Q & A with David Walker and Li Yao—Authors of Happy Together
1 What sparked your friendship?
David Walker: Long conversations with Li Yao on train journeys through China as he translated my personal memoir Not Dark Yet into Chinese. We found that we had been born at around the same time, so according to the Chinese zodiac we are both ‘Roosters’.
Li Yao sometimes calls me ‘Elder Rooster’ as I am just slightly older than him.
Li Yao: David and I were born around the same time, and my parents were primary school teachers just like his parents. While I translated Not Dark Yet into Chinese, I kept thinking about what my family and I were going through at similar times in history as David and his family. I particularly wanted to contrast our different experiences. I thought this would make for a very meaningful book. When I told David about my idea, he agreed, and we started writing.
2 What has been the highlight for you in the process of writing and researching?
David Walker: Travelling with Li Yao into very interesting places in northern China that were important in his family history, places that few Australians or even Chinese tourists ever get to see. The extended Li family must have thought these visiting Australians were very strange, but they were always very warm and hospitable to us. We loved northern Chinese food and could never resist a trip to the far reaches of the grasslands of Inner Mongolia or a boisterous lunch in a ger (Mongol tent).
Li Yao: When I wanted to write this book, I had no idea where my ancestral home was. All I knew was that my great grandfather had left Shanxi to come to Inner Mongolia in the late nineteenth century. As a novelist, I didn't think it was necessary to know any more. Shanxi was enough. But David is a historian, and he's very serious about his work. He said you have to find out where your old hometown is. I thought this was impossible because my great grandfather left his home 150 years ago. But David persevered. So, with the help of my Shanxi friends, I finally found my old hometown. It is very interesting and very funny for an Australian historian to help a Chinese writer find his hometown.
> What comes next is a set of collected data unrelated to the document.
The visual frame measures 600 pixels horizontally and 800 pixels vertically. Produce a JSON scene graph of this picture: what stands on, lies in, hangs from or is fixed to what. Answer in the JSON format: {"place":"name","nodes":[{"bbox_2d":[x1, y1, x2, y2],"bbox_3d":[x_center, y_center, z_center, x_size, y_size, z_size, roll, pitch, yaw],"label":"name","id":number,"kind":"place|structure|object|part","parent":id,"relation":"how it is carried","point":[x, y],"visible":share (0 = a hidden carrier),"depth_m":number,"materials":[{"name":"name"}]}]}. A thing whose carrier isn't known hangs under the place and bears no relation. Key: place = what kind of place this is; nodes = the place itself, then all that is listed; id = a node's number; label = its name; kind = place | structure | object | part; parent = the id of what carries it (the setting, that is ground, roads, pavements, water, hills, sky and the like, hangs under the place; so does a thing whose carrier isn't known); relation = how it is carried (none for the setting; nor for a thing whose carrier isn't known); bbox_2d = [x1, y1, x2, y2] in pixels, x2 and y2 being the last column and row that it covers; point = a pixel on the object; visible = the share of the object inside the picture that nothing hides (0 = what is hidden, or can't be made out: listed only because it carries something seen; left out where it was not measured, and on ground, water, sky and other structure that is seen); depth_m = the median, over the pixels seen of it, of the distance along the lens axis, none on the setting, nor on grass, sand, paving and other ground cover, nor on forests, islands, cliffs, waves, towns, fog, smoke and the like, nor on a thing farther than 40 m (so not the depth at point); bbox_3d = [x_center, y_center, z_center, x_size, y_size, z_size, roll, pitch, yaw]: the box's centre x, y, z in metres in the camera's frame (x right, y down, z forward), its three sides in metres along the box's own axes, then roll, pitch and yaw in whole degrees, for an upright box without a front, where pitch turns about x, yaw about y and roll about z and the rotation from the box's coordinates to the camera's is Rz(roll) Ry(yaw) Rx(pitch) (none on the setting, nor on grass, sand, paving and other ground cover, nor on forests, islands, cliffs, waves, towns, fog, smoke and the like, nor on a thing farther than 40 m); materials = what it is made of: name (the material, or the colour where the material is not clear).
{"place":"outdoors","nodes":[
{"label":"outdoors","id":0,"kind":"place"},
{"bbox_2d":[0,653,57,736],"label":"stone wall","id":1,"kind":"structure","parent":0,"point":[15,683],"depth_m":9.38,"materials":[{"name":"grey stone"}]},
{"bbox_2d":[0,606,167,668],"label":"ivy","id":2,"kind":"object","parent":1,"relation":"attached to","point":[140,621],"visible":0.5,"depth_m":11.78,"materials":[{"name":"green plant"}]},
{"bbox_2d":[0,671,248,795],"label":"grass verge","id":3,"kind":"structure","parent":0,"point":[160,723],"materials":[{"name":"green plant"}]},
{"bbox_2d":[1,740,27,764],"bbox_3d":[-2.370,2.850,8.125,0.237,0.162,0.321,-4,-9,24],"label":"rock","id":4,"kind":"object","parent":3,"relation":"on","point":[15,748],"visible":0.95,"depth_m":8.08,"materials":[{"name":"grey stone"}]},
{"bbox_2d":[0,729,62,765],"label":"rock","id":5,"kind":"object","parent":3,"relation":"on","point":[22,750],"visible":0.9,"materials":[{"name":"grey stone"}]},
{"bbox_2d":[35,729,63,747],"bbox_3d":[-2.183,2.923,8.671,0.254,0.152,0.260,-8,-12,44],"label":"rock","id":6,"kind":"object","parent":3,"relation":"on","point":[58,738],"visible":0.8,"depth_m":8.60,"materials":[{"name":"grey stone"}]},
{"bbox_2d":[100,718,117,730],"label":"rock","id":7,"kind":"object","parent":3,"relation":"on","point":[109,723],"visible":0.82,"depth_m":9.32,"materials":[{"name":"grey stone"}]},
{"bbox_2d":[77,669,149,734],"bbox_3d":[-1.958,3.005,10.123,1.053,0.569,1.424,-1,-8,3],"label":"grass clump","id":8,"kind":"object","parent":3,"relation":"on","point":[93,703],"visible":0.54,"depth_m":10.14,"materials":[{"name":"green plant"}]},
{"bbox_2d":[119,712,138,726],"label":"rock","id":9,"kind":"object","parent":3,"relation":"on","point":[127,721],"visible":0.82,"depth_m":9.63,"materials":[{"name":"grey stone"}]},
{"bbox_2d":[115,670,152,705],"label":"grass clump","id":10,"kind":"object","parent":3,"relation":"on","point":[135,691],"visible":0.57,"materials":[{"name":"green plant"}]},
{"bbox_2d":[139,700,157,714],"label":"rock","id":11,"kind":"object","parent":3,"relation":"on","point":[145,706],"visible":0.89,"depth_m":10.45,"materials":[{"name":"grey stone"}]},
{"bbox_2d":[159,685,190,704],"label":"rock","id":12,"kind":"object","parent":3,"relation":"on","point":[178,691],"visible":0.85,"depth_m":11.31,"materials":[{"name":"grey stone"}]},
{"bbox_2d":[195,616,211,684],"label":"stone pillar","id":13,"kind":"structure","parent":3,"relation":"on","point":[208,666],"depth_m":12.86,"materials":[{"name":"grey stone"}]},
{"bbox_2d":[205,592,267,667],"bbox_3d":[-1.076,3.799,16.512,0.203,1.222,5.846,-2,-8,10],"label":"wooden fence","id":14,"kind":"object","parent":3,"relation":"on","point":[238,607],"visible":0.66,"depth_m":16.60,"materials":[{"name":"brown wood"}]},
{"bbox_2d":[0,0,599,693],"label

3 Tell us about your writing routine. Where do you like to write? When and how often?
David Walker: Some of the book was written while I was living in China, but now I write every day in my study in Melbourne. I try to get as much done in the mornings as possible but tend to do something else in the afternoon. When I first started writing this book, I could see the computer screen, but now as my sight has deteriorated even further, my wife, Karen, takes down my dictation.
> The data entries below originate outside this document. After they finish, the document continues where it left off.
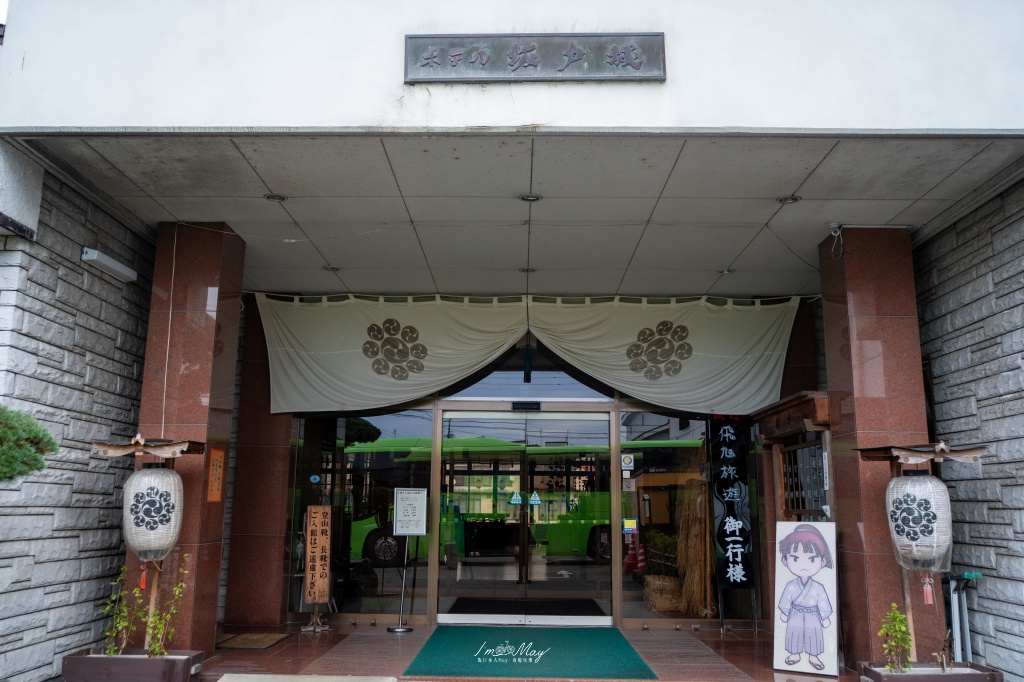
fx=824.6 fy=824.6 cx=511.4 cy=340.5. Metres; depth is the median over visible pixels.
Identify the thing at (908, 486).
paper lantern
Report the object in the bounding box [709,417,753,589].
banner
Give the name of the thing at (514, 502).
door sticker
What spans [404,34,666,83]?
name plaque
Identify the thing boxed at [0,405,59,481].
pine tree
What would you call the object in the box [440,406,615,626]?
glass door
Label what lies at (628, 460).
sticker
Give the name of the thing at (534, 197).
ceiling light
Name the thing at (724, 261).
ceiling
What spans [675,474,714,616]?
straw bundle
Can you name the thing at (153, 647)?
shrub
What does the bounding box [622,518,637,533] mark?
sticker
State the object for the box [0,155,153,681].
stone wall
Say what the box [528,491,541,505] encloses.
door sticker
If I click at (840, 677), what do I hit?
floor
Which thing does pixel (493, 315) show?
curtain
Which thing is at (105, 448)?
lantern stand
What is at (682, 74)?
building
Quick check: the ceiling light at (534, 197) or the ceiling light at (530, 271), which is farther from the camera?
the ceiling light at (530, 271)
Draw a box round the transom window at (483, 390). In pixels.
[437,341,618,404]
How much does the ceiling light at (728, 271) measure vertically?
0.041 m
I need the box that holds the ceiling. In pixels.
[23,137,1022,298]
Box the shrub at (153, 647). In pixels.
[143,554,190,657]
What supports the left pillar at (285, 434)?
on the floor
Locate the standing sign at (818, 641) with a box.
[771,521,839,676]
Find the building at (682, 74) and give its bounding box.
[1,0,1023,671]
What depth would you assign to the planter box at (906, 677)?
4.98 m
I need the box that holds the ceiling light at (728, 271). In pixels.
[719,268,734,274]
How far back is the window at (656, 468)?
8.18 m
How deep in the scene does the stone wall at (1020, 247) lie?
5.65 m
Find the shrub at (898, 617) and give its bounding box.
[878,602,912,670]
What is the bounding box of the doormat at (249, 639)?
[214,632,291,649]
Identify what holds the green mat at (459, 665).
on the floor
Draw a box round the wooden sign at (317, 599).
[301,506,331,630]
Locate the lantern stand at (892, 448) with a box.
[856,440,986,664]
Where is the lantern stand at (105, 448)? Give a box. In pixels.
[92,433,204,650]
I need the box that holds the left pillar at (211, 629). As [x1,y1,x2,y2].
[128,219,244,652]
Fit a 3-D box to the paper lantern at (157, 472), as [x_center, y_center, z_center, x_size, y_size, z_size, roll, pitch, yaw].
[-2.485,1.190,5.690,0.419,0.691,0.410,0,-11,1]
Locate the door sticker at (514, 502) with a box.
[508,491,523,504]
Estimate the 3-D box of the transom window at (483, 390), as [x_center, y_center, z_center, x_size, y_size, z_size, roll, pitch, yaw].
[0.157,0.239,8.972,2.324,0.887,0.087,0,-11,1]
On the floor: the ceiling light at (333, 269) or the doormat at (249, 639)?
the doormat at (249, 639)
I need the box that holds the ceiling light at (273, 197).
[264,193,286,201]
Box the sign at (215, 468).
[206,447,224,502]
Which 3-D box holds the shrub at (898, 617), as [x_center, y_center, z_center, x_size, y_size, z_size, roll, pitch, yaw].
[2.403,1.877,5.134,0.231,0.428,0.236,0,-11,1]
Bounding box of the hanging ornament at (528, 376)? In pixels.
[522,339,532,381]
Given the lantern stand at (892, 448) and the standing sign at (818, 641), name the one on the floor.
the standing sign at (818, 641)
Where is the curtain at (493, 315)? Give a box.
[247,295,804,415]
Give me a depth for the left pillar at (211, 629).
6.32 m
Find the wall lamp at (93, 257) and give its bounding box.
[81,246,136,282]
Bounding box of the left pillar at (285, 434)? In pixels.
[223,294,295,627]
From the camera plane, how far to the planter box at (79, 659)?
5.11 m
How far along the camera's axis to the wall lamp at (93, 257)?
6.16 m
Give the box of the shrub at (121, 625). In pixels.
[103,565,139,656]
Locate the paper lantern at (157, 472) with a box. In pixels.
[121,465,184,560]
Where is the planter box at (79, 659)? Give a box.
[60,649,204,681]
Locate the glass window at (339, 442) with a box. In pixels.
[289,405,433,618]
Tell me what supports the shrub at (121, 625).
in the planter box at (79, 659)
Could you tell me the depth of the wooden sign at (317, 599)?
7.71 m
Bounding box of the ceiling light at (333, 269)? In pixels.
[323,264,339,271]
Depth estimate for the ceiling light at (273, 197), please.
5.91 m
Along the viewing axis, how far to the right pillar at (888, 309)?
6.16 m
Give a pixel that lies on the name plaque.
(578, 56)
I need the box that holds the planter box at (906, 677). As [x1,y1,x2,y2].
[855,662,1001,681]
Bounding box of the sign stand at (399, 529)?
[389,489,426,632]
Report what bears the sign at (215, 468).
attached to the left pillar at (211, 629)
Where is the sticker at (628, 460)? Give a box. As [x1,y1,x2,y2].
[621,453,633,471]
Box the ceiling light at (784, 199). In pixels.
[777,195,800,203]
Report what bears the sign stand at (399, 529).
on the floor
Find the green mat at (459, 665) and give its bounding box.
[405,625,656,679]
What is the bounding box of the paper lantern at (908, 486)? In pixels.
[886,470,952,573]
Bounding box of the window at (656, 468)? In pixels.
[622,410,762,624]
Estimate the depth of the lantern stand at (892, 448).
5.40 m
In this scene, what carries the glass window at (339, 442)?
in the building at (682, 74)
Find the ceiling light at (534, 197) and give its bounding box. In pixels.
[520,193,541,202]
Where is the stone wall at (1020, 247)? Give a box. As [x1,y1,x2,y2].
[916,182,1023,678]
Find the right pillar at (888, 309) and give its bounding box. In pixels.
[818,225,939,669]
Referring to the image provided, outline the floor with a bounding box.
[201,622,861,681]
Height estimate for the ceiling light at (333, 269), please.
0.031 m
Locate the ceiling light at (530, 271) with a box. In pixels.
[519,266,536,273]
Li Yao: I wrote it for more than eight months, from morning till night.
4 What are you currently reading?
David Walker: I have been legally blind with macular degeneration since 2004. This means I can broadly see things around me, but not the fine detail of text or faces. I now listen to books rather than read them myself. I am just starting on a fine but long forgotten book by two Australian journalists, Denis and Peggy Warner: The Tide at Sunrise: a history of the Russo-Japanese war 1904-1905. It is eerily relevant to today’s world. I have recently finished Peter Hatcher’s Red Zone: China’s Challenge and Australia’s Future and David Brophy’s China Panic: Australia’s alternative to paranoia and pandering.
Li Yao: I have just finished my translation of The Yield by Tara June Winch which will be published by the Writer’s Publishing House. Now I am translating The Dickens Boy by Tom Keneally which will be published by the People’s Literature Publishing House.
5 What aspects of culture and identity would you like this book to convey to readers?
David Walker: In this book I’ve tried to convey the long connection that has existed between Australia and China. From the late nineteenth century many adventurous Australians have travelled and lived in China including many enterprising journalists. Australians have often been highly aware of China as a threat but are much less aware of China’s complex cultures and rich history. In these difficult times, listening to other voices is increasingly important.
Li Yao: People-to-people friendships are very important. David Walker, Karen Walker and I are good friends. David and I are brothers. I sincerely hope that the people of our two countries can understand each other better.